EXERCISE MATERIALS ::
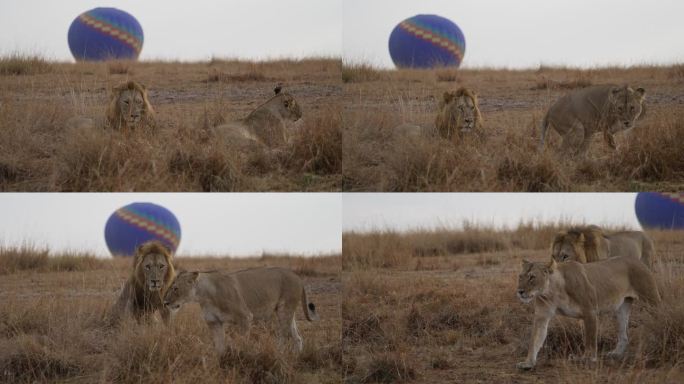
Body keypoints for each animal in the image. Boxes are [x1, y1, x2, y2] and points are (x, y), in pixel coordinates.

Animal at [163, 268, 318, 354]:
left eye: (175, 288)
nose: (165, 302)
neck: (204, 296)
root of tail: (298, 277)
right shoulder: (213, 322)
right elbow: (219, 346)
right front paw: (220, 362)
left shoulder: (245, 317)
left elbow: (243, 341)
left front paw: (243, 358)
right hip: (286, 312)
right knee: (297, 337)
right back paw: (297, 357)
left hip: (284, 309)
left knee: (284, 336)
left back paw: (279, 354)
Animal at [520, 256, 656, 370]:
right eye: (520, 277)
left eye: (532, 277)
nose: (520, 291)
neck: (553, 292)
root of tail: (636, 259)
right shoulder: (541, 315)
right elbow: (535, 339)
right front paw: (528, 362)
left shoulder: (590, 312)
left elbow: (590, 339)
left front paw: (587, 358)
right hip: (622, 309)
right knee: (624, 335)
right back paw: (616, 353)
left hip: (650, 298)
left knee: (658, 313)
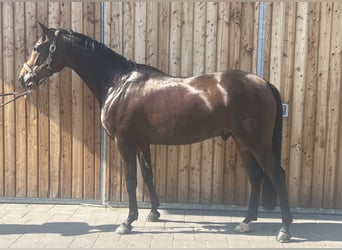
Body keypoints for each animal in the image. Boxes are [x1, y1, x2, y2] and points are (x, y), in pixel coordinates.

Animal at [18, 23, 292, 242]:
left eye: (37, 48)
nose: (23, 79)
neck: (119, 82)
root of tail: (263, 83)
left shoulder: (124, 142)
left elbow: (131, 179)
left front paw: (127, 222)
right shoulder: (142, 143)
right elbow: (148, 176)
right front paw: (154, 213)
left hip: (256, 143)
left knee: (277, 174)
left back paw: (284, 230)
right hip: (242, 142)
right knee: (255, 177)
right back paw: (246, 222)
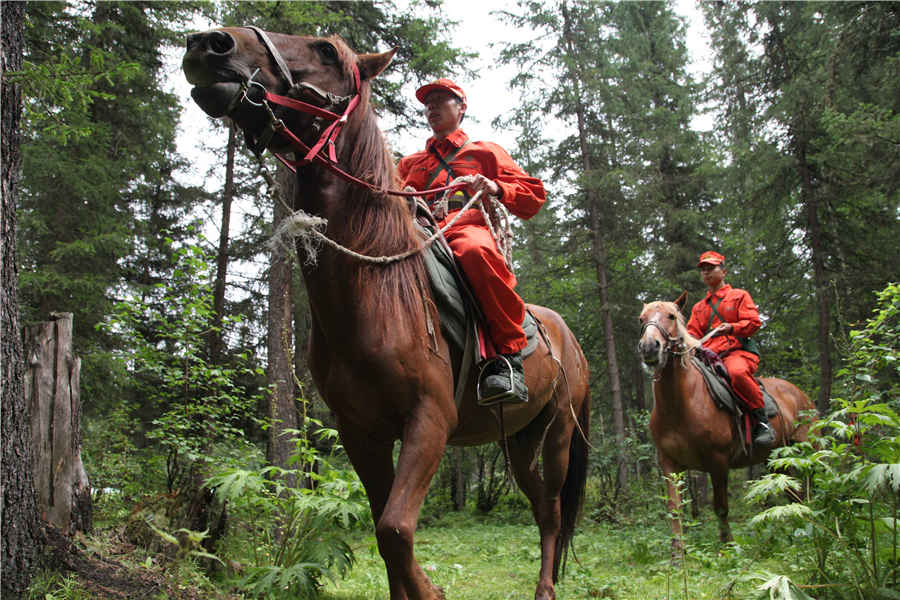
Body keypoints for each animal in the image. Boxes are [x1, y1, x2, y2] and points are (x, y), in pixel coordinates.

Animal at [182, 25, 592, 596]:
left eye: (326, 51)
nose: (211, 43)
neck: (375, 295)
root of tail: (568, 337)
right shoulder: (361, 432)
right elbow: (384, 535)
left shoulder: (431, 420)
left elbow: (395, 530)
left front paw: (432, 591)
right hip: (518, 440)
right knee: (539, 506)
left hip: (557, 433)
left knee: (552, 510)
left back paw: (545, 589)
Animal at [636, 296, 812, 548]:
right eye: (642, 319)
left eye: (671, 316)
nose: (650, 347)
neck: (680, 405)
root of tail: (800, 394)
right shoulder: (669, 463)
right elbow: (674, 509)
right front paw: (677, 553)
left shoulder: (717, 461)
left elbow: (721, 508)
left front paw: (727, 547)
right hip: (777, 458)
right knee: (792, 492)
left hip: (806, 451)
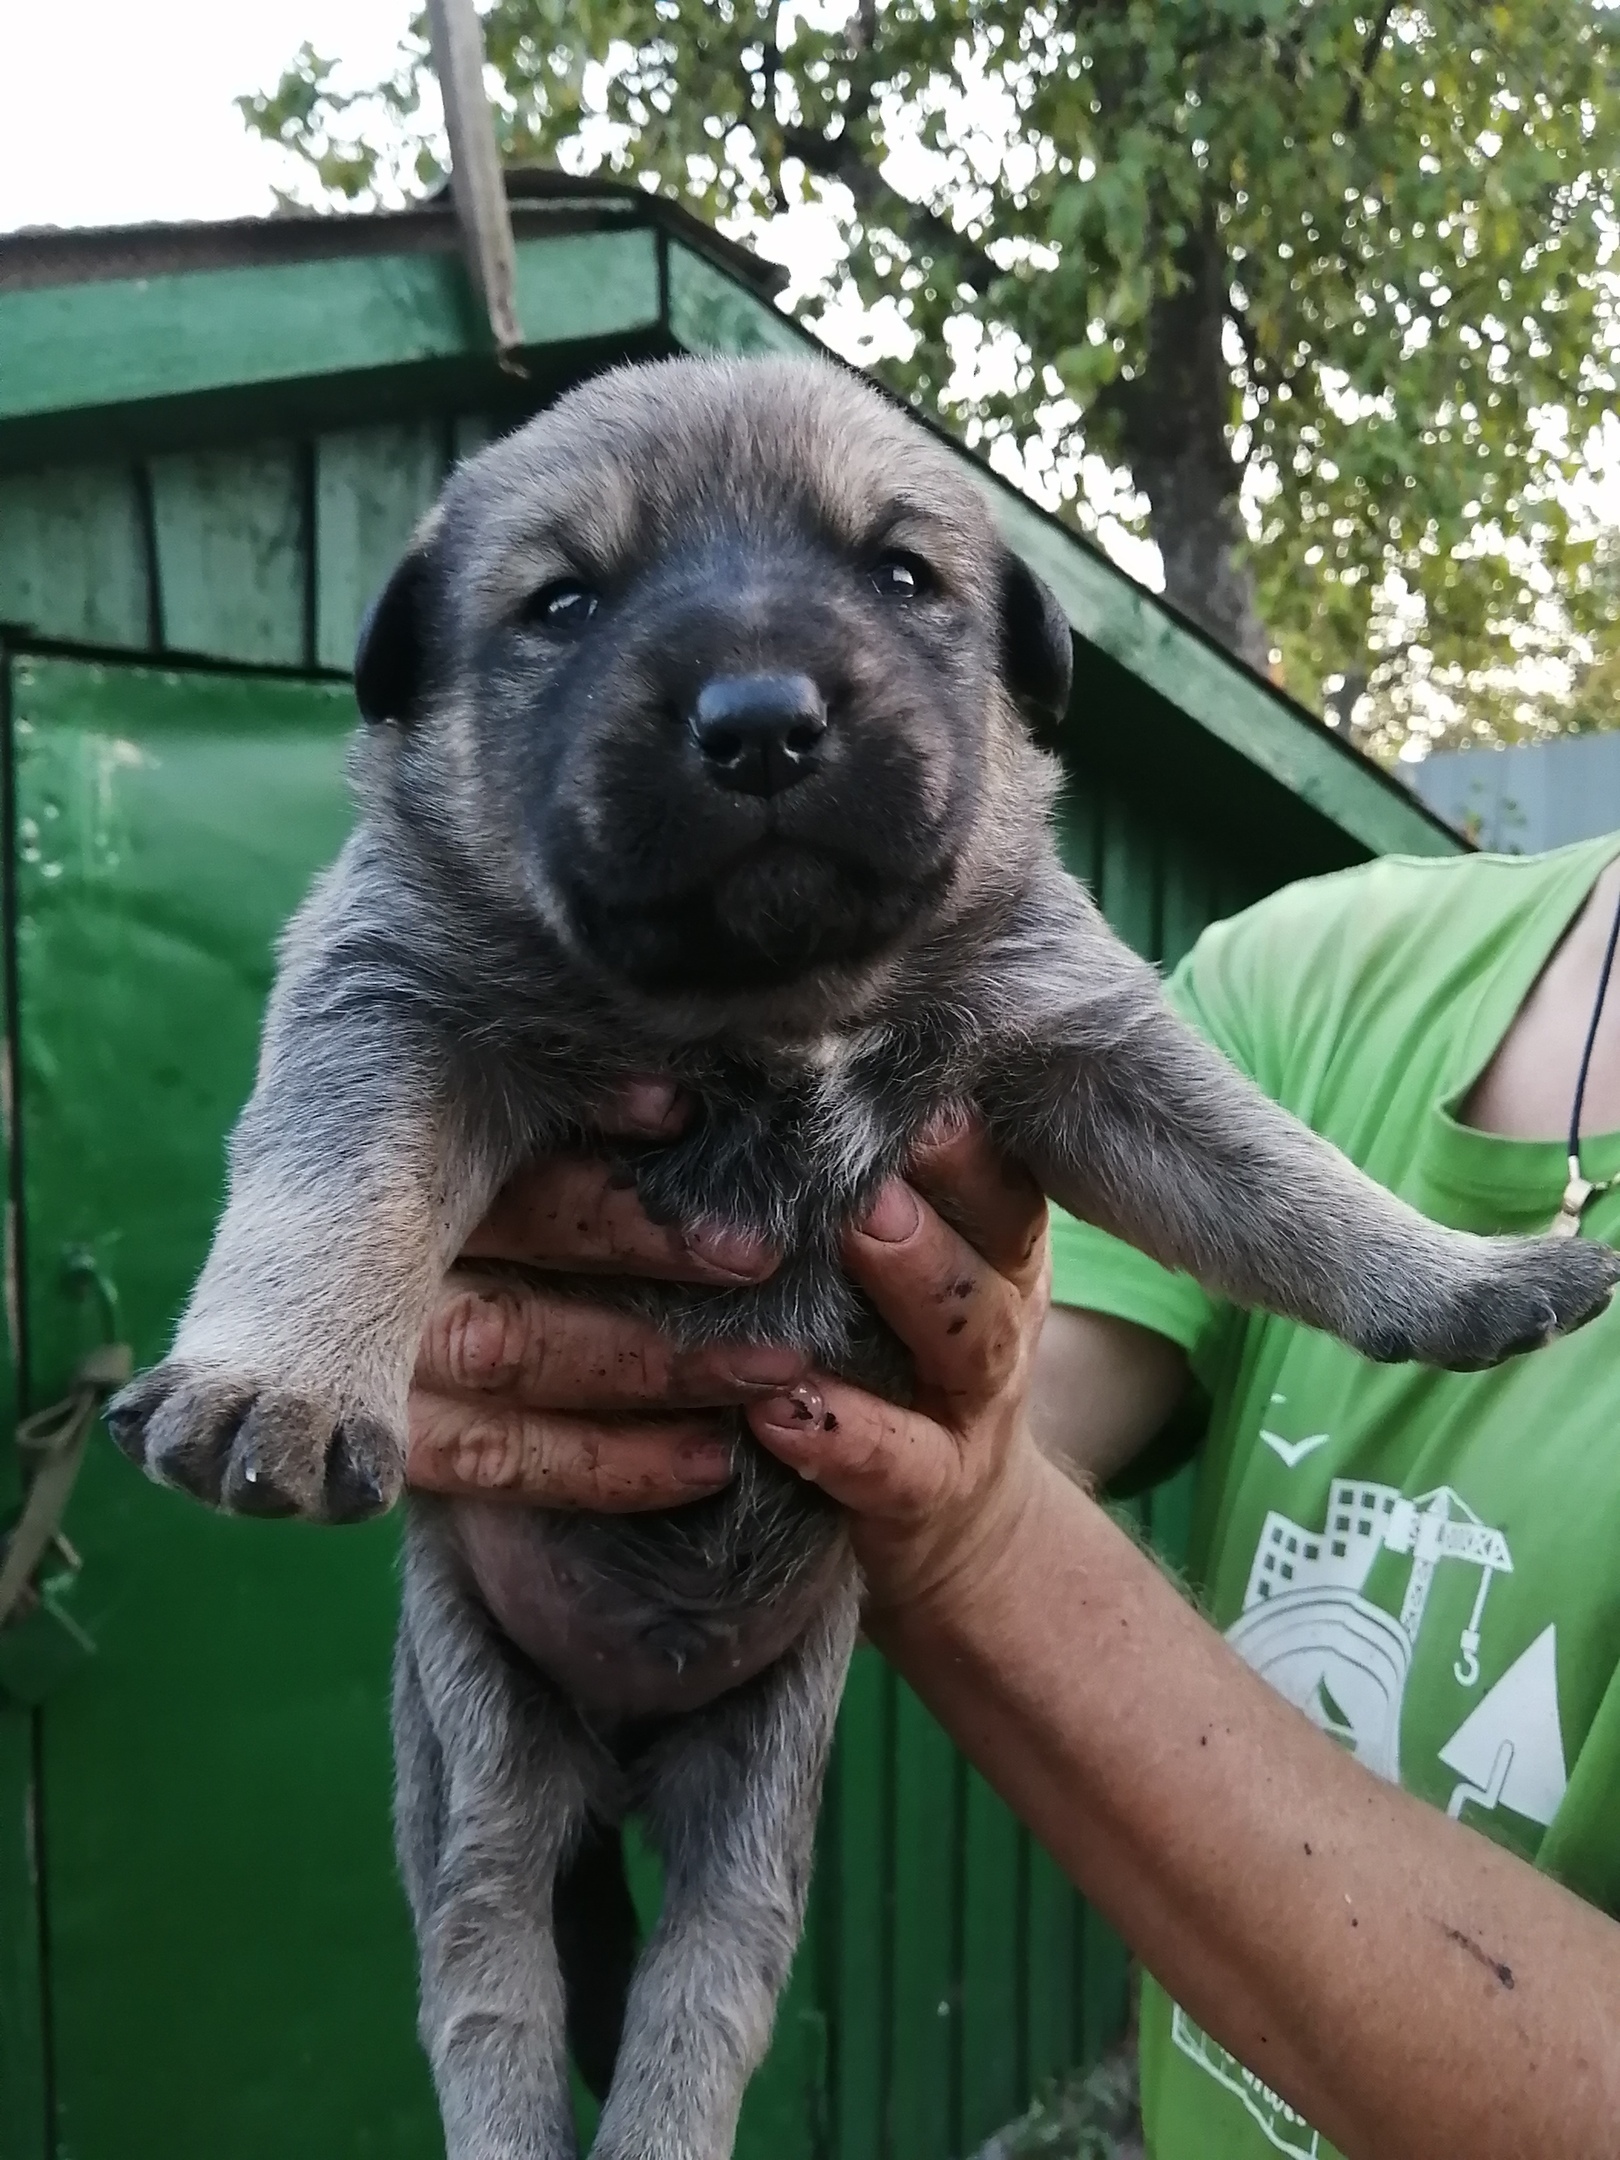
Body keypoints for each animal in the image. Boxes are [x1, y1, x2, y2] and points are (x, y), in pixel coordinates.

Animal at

INSTRUCTIONS TO FOLLOW :: The answer should be all lines from the entries above that hold the word "back".

RESULT FOR THIS EXERCISE ::
right back paw: (297, 357)
left back paw: (279, 354)
right back paw: (616, 353)
left back paw: (284, 230)
right back paw: (246, 222)
left back paw: (545, 589)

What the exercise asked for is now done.